The Forgotten Freedom No More

As a think tanker, I sometimes jokingly refer to myself as a fact grubber and barrow pusher who is necessarily consumed by the nuts and bolts of key public policy debates.

So it has been a real pleasure to co-edit (with my colleague Rob Forsyth) the forthcoming CIS book, The Forgotten Freedom No More: Protecting Religious Freedom in Australia.

We have brought together a distinguished group of Australian writers and thinkers to offer their views on what should be done about this increasingly important issue.

It has been a joy to spend some time ‘in the minds’ of eminent scholars such as Henry Ergas, Patrick Parkinson, and Stephen Chavura — to name just three.

Reading their work has enriched my understanding of why properly protecting religious freedom is crucial to the future of Australia as a tolerant liberal democracy and genuine civil society.

As readers will also discover when the book is published, each of the different contributors is sympathetic to promoting religious liberty in Australia, while approaching the issue from varied viewpoints and experience.

Some have been asked to offer a general legal and academic analysis of the problem as they see it with suggested ways forward, while others have been asked to provide a more personal perspective based on their ‘lived experience’.

Sceptical secular readers will learn how important religious freedom is to allow deeply-held spiritual convictions to animate individual identity across their social, professional, and civic spheres of action and purpose.

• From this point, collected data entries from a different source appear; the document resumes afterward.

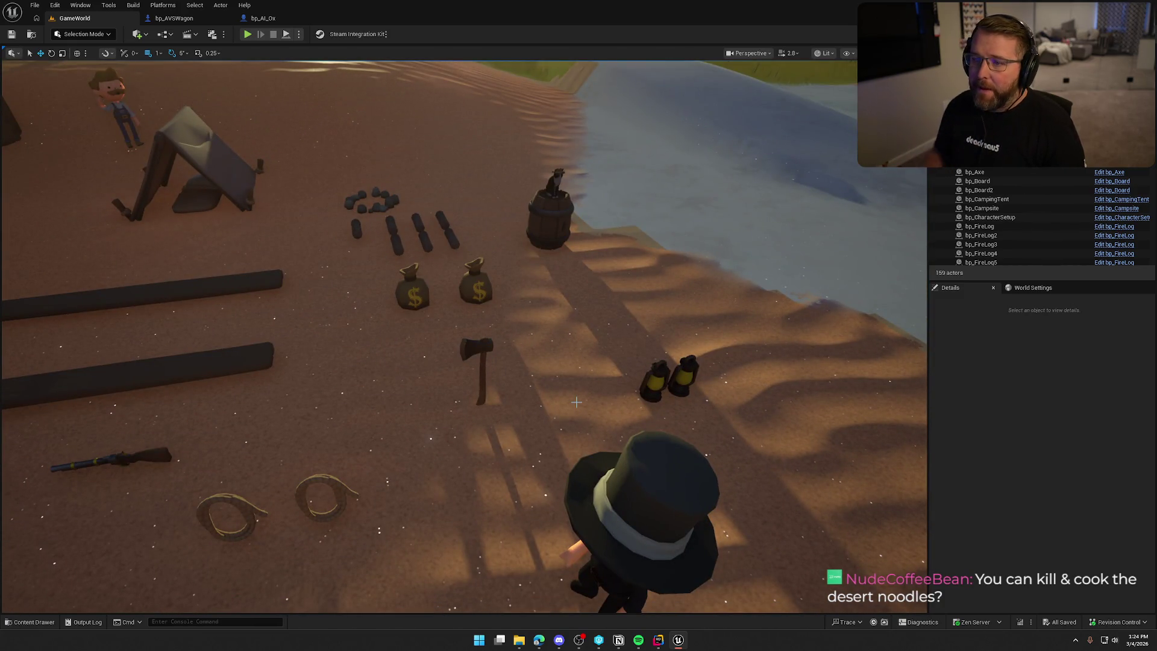
drag(576, 378, 603, 362)
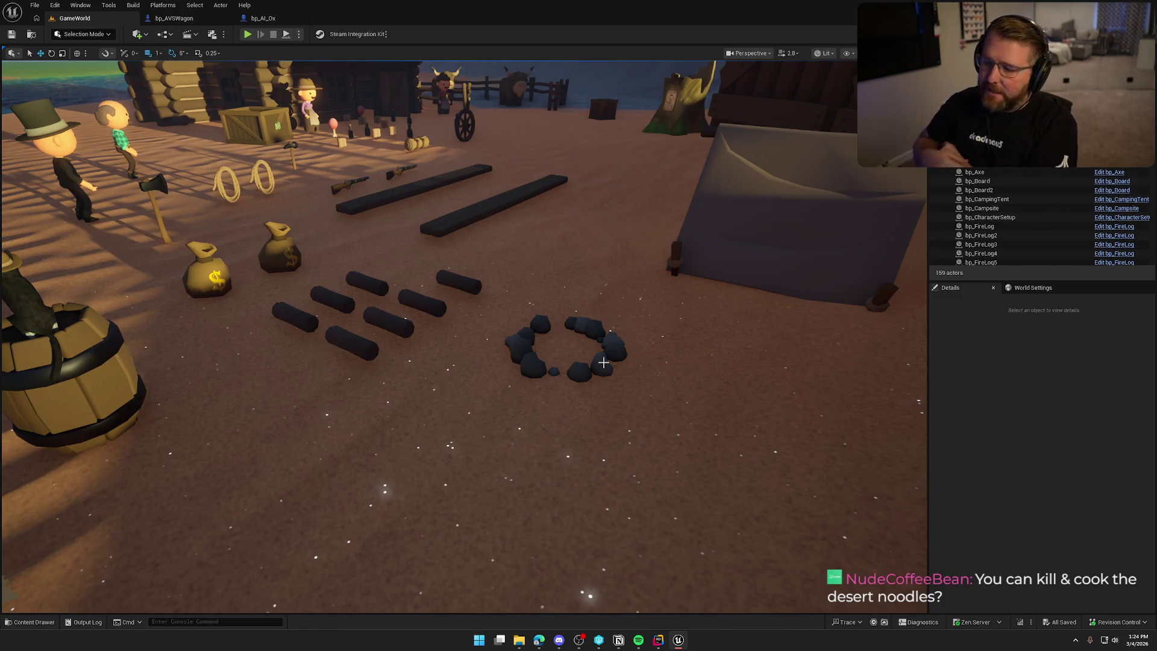
drag(603, 362, 603, 362)
drag(487, 301, 487, 301)
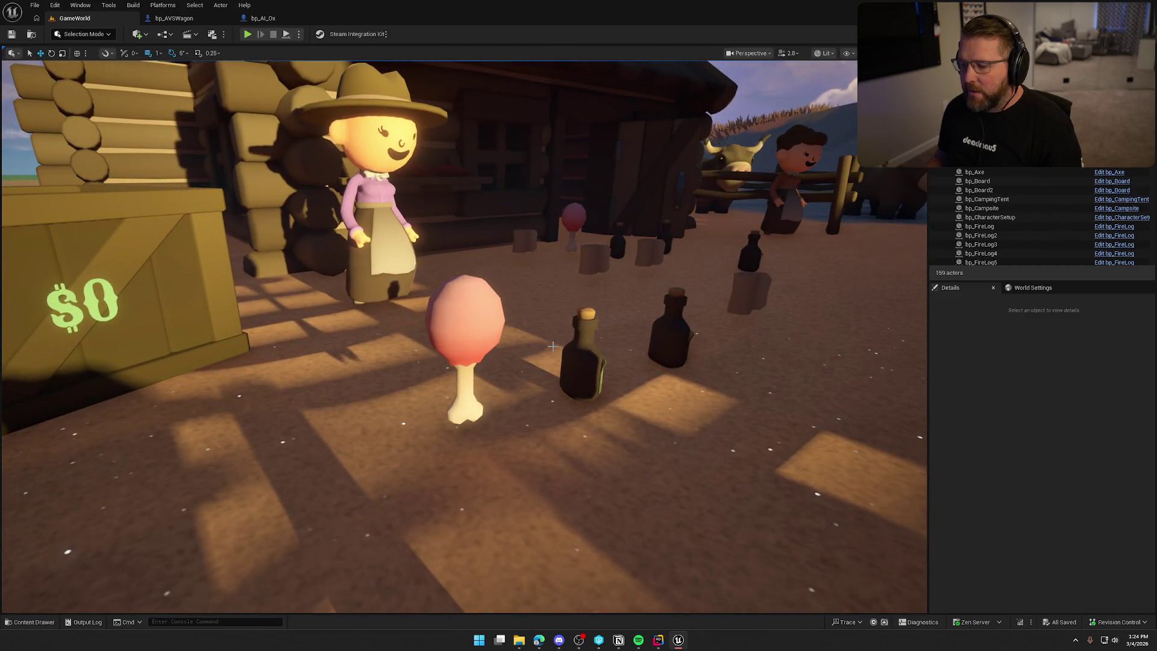
drag(734, 418, 723, 410)
drag(593, 293, 593, 291)
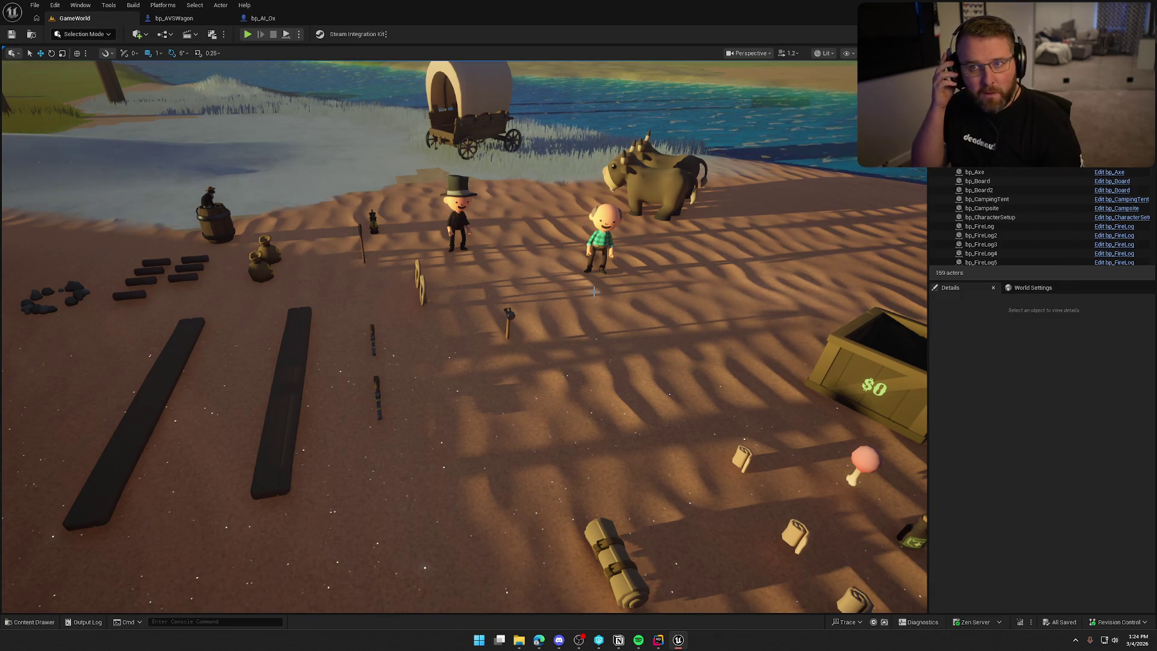
drag(594, 292, 663, 253)
mouse_move(602, 411)
mouse_down()
mouse_move(594, 397)
mouse_move(602, 411)
mouse_up()
mouse_move(486, 378)
mouse_down()
mouse_move(467, 326)
mouse_move(486, 377)
mouse_up()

We expect that this collection will not just be informative but helpful to readers of all kinds of backgrounds and beliefs.

This is crucial. For not only is greater mutual understanding across cultural and social divides important to help stimulate parliamentary action on religious freedom.

This is also the heart of the overall objective of protecting religious freedom: which is to allow all Australians, irrespective of their faith, to live harmoniously together, united in mutual respect for the rights of all.